Das Thema wird nach dapd-Informationen auch den Rat der EU-Innen- und Justizminister am 25. Oktober beschäftigen. So ist von dem Zustrom von Asylbewerbern aus Serbien und Mazedonien nicht nur Deutschland betroffen, sondern in besonderem Maße auch Belgien, Schweden und Frankreich. Die EU-Kommission, die sich seit längerem mit dem Thema beschäftigt, will bei dem Treffen darüber berichten, wie sich die Liberalisierung der Visavergabe insbesondere mit Blick auf die Balkanstaaten ausgewirkt hat. Auf EU-Ebene wird bereits über eine zeitweise Aussetzung der Visafreiheit in solch problematischen Fällen debattiert.

Statistik weist steigende Zahlen aus

Die offizielle Statistik des Bundesinnenministeriums zählt für den Monat Juni 132 Anträge von Asylbewerbern aus Mazedonien, im Juli waren es 215, im August 620. Auch die Zahl serbischer Antragsteller nahm stetig zu: Für Juni weist die Erhebung 199 aus, für Juli 324 sowie für August 496. Im bisherigen Jahresvergleich der Hauptherkunftsländer (Januar bis August) lag Serbien hinter Afghanistan, Irak und Syrien an vierter Stelle, Mazedonien an siebter.
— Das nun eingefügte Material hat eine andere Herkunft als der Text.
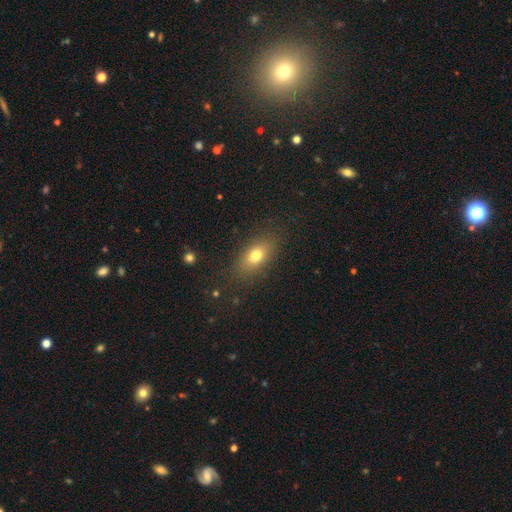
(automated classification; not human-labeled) A smooth galaxy with no disk features (75%) that is in between round and cigar-shaped (81%).

Vote fractions:
- Smooth or featured? smooth: 75% / featured or disk: 14% / star or artifact: 11%
- How rounded? in between: 81% / round: 11% / cigar-shaped: 9%
- Merging? none: 83% / minor disturbance: 11% / major disturbance: 4% / merger: 1%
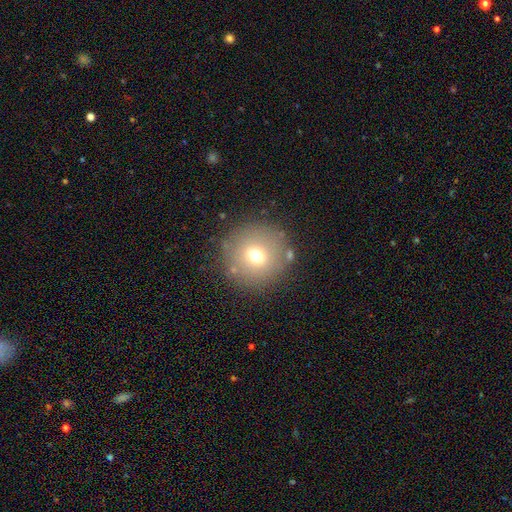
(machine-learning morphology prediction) A smooth galaxy with no disk features (68%) that is round (95%). Merging: none (87%).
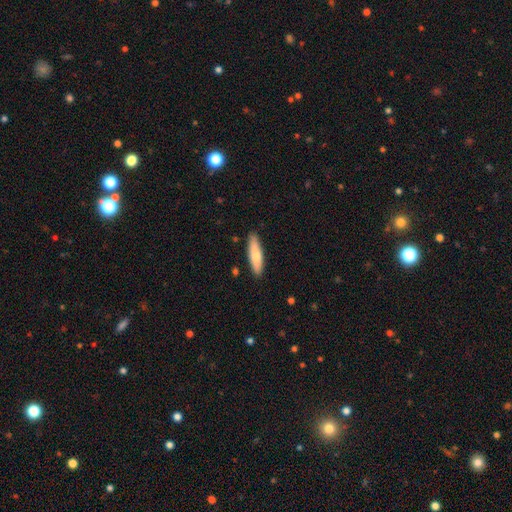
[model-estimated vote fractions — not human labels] This appears to be a smooth galaxy with no disk features (75%) that is cigar-shaped (67%). Merging: none (87%).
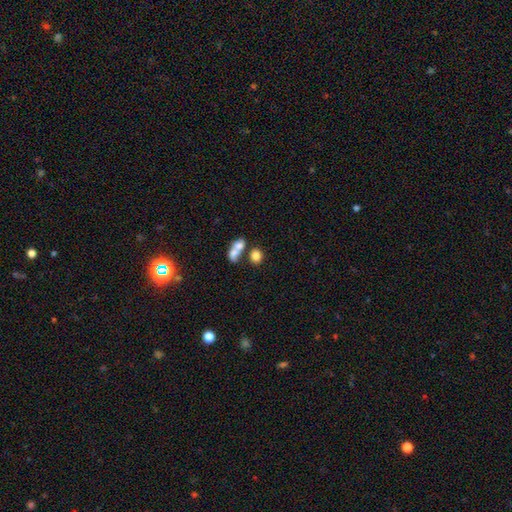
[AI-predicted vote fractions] This appears to be a smooth galaxy with no disk features (78%) that is round (51%). Merging: merger (49%).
Der innenpolitische Sprecher der SPD-Bundestagsfraktion, Michael Hartmann, forderte im dapd-Gespräch, es müsse zwingend in Serbien und Mazedonien „vor Ort geholfen werden, um die zum Teil organisierte und als Missbrauch betriebene Wanderung zu unterbinden“. Die allermeisten Asylsuchenden hätten nicht die geringste Chance auf Anerkennung. „Das stört sie allerdings nicht, denn selbst die schlechteste Lebenssituation hier in Deutschland ist für die meisten noch sehr viel besser als ihre Lage zuhause.“ Dem SPD-Politiker zufolge werden Menschen aus den Balkanländern auch von Kriminellen mit falschen Versprechungen nach Deutschland gelockt. „Klar ist, dass das Ganze zurückzuführen ist auf Armut und Elend.“

Nach Einschätzung des Innenexperten Uhl entstehen für Deutschland hohe Kosten durch den zeitweisen Zuzug. „Derzeit erhält ein alleinstehender erwachsener Asylbewerber bei einer durchschnittlichen Verfahrensdauer von zwei Monaten ohne Rechtsbehelfsverfahren rund 700 Euro plus Heimfahrtkosten, ohne dass ein berechtigtes Asylbegehren besteht“, sagte Uhl. Er forderte daher eine schnelle Verfahrensbearbeitung und eine zügige Ausreise der Asylbewerber aus beiden Ländern – „bis es zu einer Aussetzung der Visafreiheit kommt“.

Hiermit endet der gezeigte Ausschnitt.